By the time we finish this program, we will end up adding all of the
previous elements to the last element.  Can we use an accumulator to
reduce the amount of traversing that we need to do?

;; avail-days-accum : (listof number) num -> (listof number)
;; uses an accumulatpr tp compute sick days available per month based
;; on those earned per month 
(define (avail-days-accum alosd accum-days)
  (cond [(empty? alosd) empty]
	[else (cons (+ (first alosd) accum-days)
		    (avail-days-accum (rest alosd) 
                                      (+ (first alosd) accum-days)))]))

How should we call the new function?

	(avail-days-accum (list 2 -1 1) 0)

As we did for new-find-flights, we should define a function with the
same contract as the original function.  Our accumulator version
should be defined as a local function within the new function.

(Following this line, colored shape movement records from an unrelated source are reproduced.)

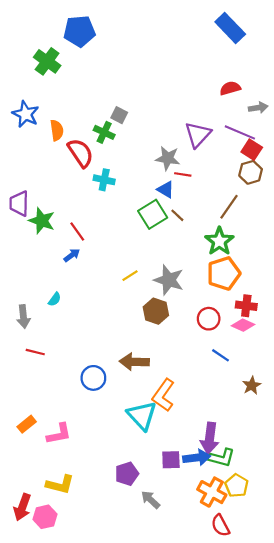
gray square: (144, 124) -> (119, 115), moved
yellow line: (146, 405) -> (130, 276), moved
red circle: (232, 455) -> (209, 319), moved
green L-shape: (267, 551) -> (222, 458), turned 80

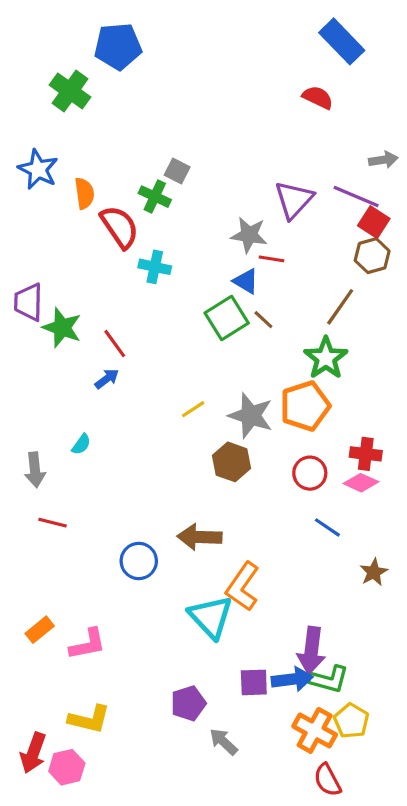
red semicircle: (230, 88) -> (318, 97), moved, turned 42
orange pentagon: (224, 273) -> (305, 406), moved

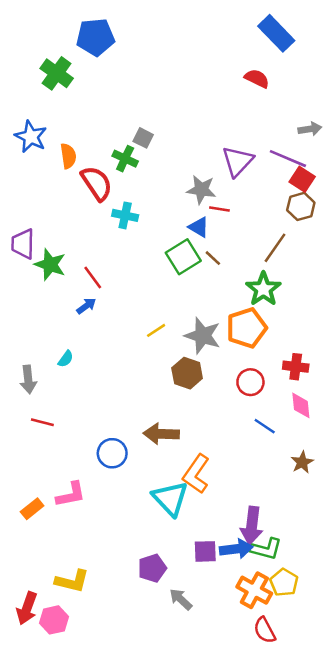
pink diamond: (361, 483) -> (301, 405), moved, turned 60
pink L-shape: (88, 644) -> (71, 495), moved

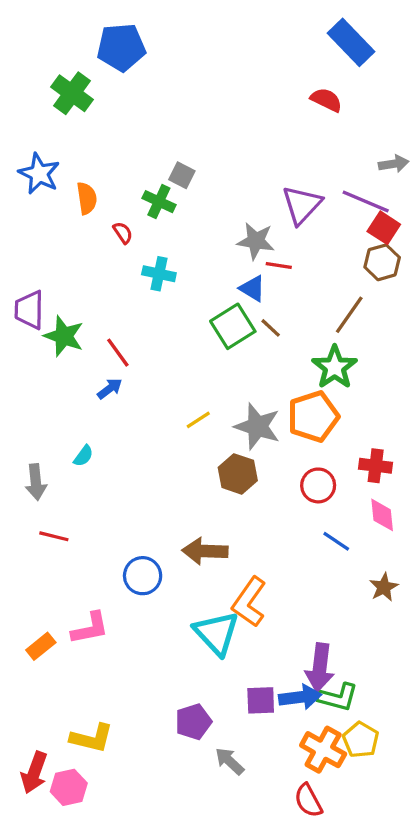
red semicircle: (97, 183) -> (123, 233), size x0.5
red semicircle: (265, 630) -> (308, 801), moved

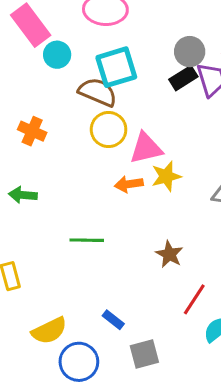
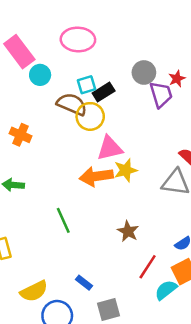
cyan square: (116, 67) -> (86, 85), size x0.6
black rectangle: (183, 78) -> (104, 92), moved
yellow circle: (109, 130) -> (90, 116), moved
orange arrow: (129, 184) -> (96, 176), size x1.5
green line: (87, 240) -> (63, 220), turned 65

;; available-days : (listof number) -> (listof number)
;; computes sick days available per month based on those earned per month
(define (available-days alosd)
  (local [(define (avail-days-accum alosd accum-days)
	    (cond [(empty? alosd) empty]
		  [else (cons (+ (first alosd) accum-days)
			      (avail-days-accum 
                                (rest alosd) 
				(+ (first alosd) accum-days)))]))]
    (avail-days-accum alosd 0)))